According to Russian journalist Mikhail Fishman, writing in The Atlantic last month, “Prigozhin is sticking with the lifesaving formula known in Russia as the ‘good tsar surrounded by bad boyars [aristocrats]’.”
That, however, was a month ago, and this weekend’s high jinks may have earned Prigozhin a promotion from murderous pet to bad boyar. Putin still needs him to secure the Wagner group’s burgeoning military-industrial complex in Africa, but I suspect at some point in the near future Prigozhin will be given the standard Kremlin retirement package: a hospital bed on the tenth floor, and an open window.
For our own president, the past weekend would have been very upsetting. First, it usually it takes countries 30 years to fall apart after they’ve been helped by the ANC, and it’s only been a week since Ramaphosa was in Moscow. Second, there is media speculation that Ramaphosa managed to persuade Putin not to come to the Brics summit in SA in August.
Imagine then our president’s horror as he watched Putin’s private jet take off and promptly disappear off radar, and waited with gritted teeth for his phone to ring and Putin to ask for asylum. Imagine his sweaty-palmed dread as he mobilised the ANC’s top number crunchers, all bustling in with their grade 8 maths literacy textbooks, and ordered them to figure out how long it would take for an Ilyushin passenger jet to get to Waterkloof, and whether it was long enough for the top 10 in the ANC to liquidate their assets and charter a fast boat to Mauritius.

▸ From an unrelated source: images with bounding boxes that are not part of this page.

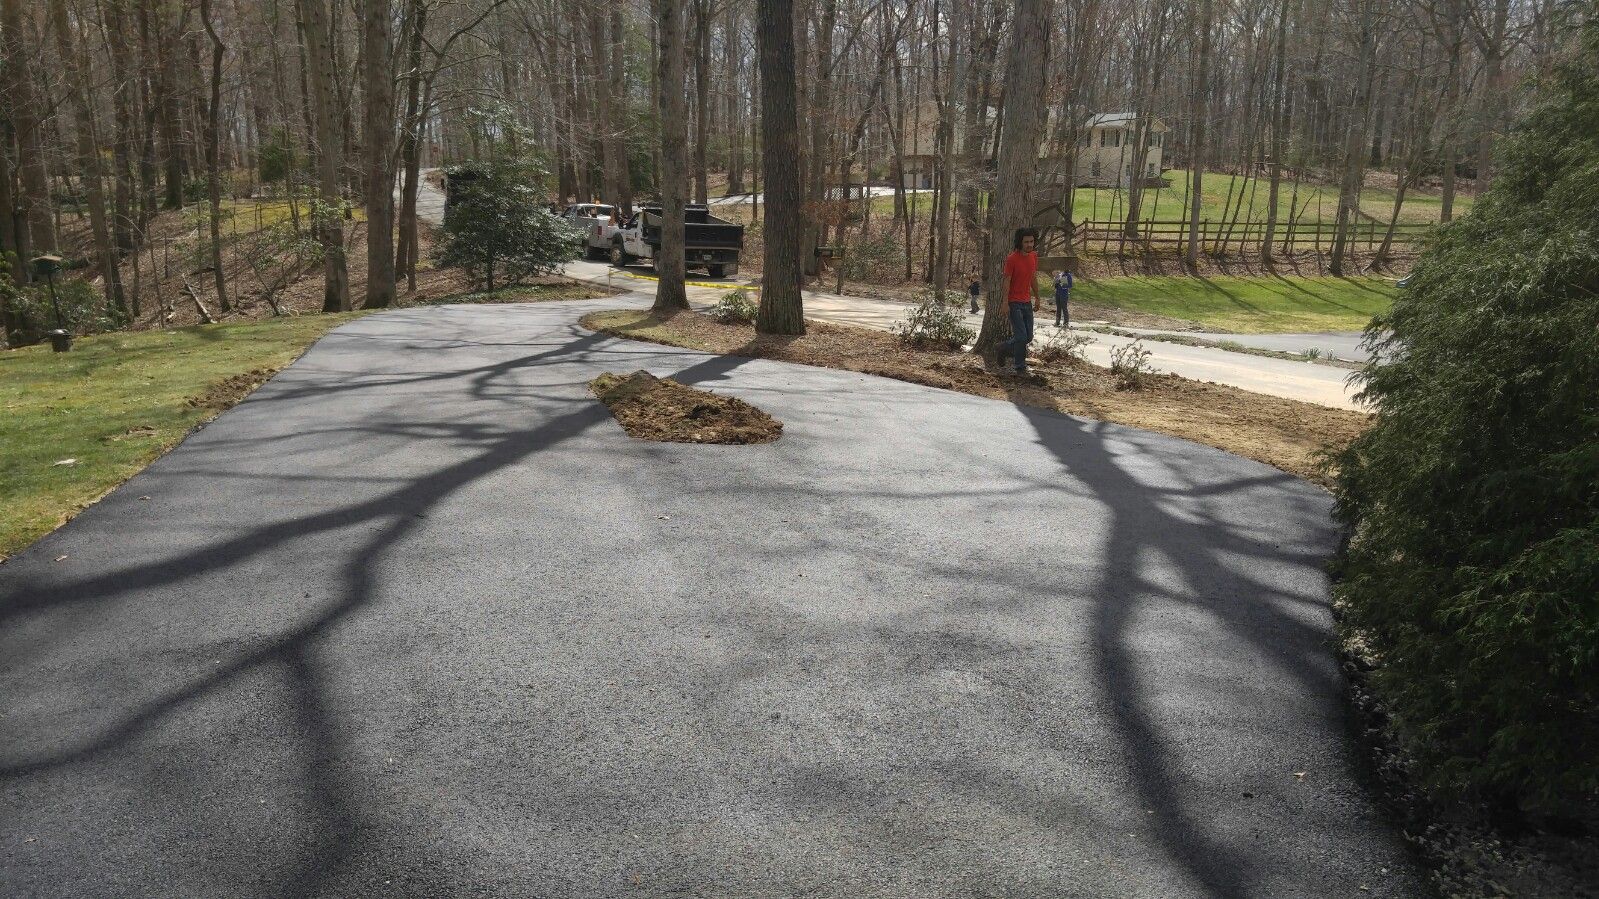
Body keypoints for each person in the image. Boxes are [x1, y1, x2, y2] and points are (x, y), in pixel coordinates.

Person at [993, 229, 1041, 374]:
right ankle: (1020, 366)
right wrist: (1004, 302)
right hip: (1014, 302)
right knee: (1020, 337)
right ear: (1020, 242)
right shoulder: (1012, 259)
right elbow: (1006, 281)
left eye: (1031, 241)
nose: (1029, 244)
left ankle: (1003, 347)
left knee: (1028, 337)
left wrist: (1037, 297)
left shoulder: (1033, 256)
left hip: (1027, 302)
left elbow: (1033, 278)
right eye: (1026, 242)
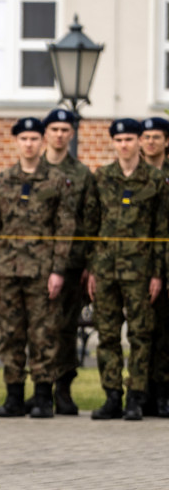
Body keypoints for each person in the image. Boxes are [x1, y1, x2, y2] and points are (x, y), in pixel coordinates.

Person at [0, 117, 74, 419]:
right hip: (7, 272)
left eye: (35, 138)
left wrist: (58, 270)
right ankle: (14, 397)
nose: (29, 144)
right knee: (10, 335)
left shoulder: (57, 181)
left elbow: (65, 228)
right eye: (24, 138)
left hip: (42, 273)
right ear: (16, 142)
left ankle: (43, 397)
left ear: (42, 142)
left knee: (43, 335)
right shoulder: (3, 180)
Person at [84, 118, 168, 420]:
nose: (125, 145)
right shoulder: (102, 177)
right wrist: (91, 269)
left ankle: (136, 396)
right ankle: (112, 396)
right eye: (119, 140)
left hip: (140, 272)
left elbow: (161, 231)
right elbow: (91, 226)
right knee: (106, 335)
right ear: (113, 143)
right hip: (106, 271)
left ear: (138, 142)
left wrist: (157, 273)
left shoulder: (155, 181)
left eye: (130, 139)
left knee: (141, 335)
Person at [37, 108, 97, 415]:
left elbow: (90, 222)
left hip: (72, 266)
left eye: (65, 130)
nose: (60, 135)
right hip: (34, 265)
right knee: (38, 329)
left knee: (65, 329)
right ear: (45, 133)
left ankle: (63, 389)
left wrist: (90, 265)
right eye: (54, 129)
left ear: (71, 134)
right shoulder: (32, 170)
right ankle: (40, 389)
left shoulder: (82, 175)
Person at [140, 116, 169, 417]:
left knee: (165, 333)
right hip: (138, 266)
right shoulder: (130, 175)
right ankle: (143, 392)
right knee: (142, 331)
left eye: (156, 136)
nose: (150, 141)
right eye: (146, 136)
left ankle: (163, 394)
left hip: (166, 265)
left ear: (166, 141)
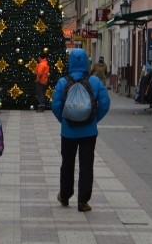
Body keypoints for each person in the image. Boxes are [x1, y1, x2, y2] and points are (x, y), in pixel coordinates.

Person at [51, 48, 111, 212]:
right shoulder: (95, 82)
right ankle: (83, 201)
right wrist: (94, 119)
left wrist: (63, 121)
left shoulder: (63, 82)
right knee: (86, 166)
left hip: (68, 132)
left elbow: (55, 104)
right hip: (88, 133)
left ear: (70, 62)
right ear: (86, 62)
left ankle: (65, 195)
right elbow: (105, 103)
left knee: (67, 164)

Of course, his fear was misplaced. If Ramaphosa wants to keep Putin away from SA he need only remind the Russian that there are thousands of Wagner troops in Africa and that our border fence is a short length of chicken wire. But in such moments it’s hard to stay rational. Prigozhin’s march has all sorts of modern geopolitical repercussions, but its intent and effect were entirely medieval.
It reminded us that the pomp and permanence of nation states is little more than a tenuous agreement. And when ambitious, brutal men decide to renegotiate, dispensing with polite pretence and reaching for the sledgehammer, a ripple of alarm is entirely sensible.
• Eaton is an Arena Holdings columnist.